Au secours

Au secours

Extrait

(Champ Vallon, 1998)

« Non, je ne sentais pas exactement de tendresse pour elle. Plutôt une grande curiosité et le désir de m’affronter à elle, de jouer un jeu dangereux. Je sentais qu’elle pouvait faire de moi quelqu’un d’autre, de nouveau, dont je ne soupçonnais même pas les caractéristiques. Elle était capable de me retourner comme un gant, moi pas. Elle, elle ne changerait pas, elle était immuable. C’est agréable d’avoir une mère immuable. C’est comme l’arbre d’un jardin ». 

« La narratrice, qui vient d’acheter une île où se situe sa maison, entreprend de répondre à l’injonction d’une amie de venir la rejoindre. Mais ce départ plusieurs fois différé par des présences ou des visites sur l’île, réelles ou imaginaires, est plusieurs fois avorté, puis il se transforme en simple promenade, et bientôt, quel qu’en soit le prétexte, aucun voyage n’aboutit à son terme (…) On retrouve l’univers sensoriel et enchanteur de l’auteur, l’attirance pour la promenade, mais ce qui frappe avant tout, c’est le style. « Je me dis que si je ne cessais de lui parler, elle ne mourrait pas. On voit cela dans certains films : il ne faut surtout pas que les gens s’endorment. On leur parle pour les maintenir à la lisière de la mort, c’est à dire en vie ». Et c’est bien à cette lisière-là, qu’Anne Serre bâtit son œuvre ». 
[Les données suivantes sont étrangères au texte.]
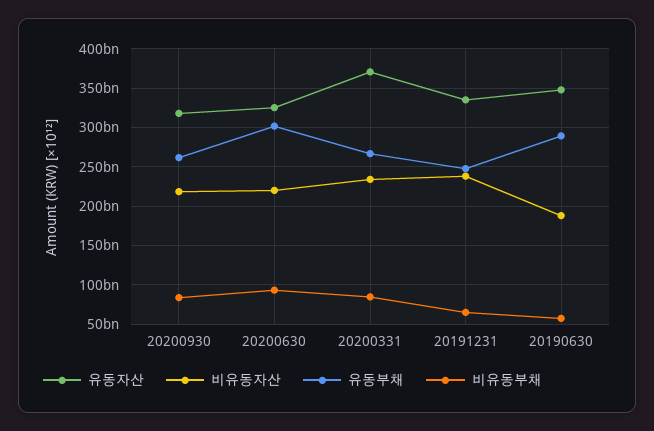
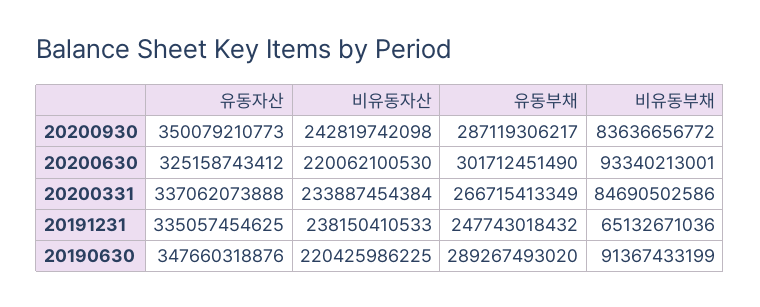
유동자산, 20200930: 320000000000 -> 350079210773
비유동자산, 20200930: 220000000000 -> 242819742098
유동부채, 20200930: 260000000000 -> 287119306217
유동자산, 20200331: 370000000000 -> 337062073888
비유동자산, 20190630: 190000000000 -> 220425986225
비유동부채, 20190630: 60000000000 -> 91367433199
Le Temps, Philippe Camand, 1998.

« Peu importe qu’il y ait, dans les événements qui jalonnent l’attente, de l’aberrant, de l’inexplicable : tout nourrit le monologue où se succèdent arguments, interpellations désinvoltes, interrogations, traits d’ironie. La narratrice s’abandonne à son imagination et pour persuader, use de tous les tons. C’est un époustouflant exercice de style ».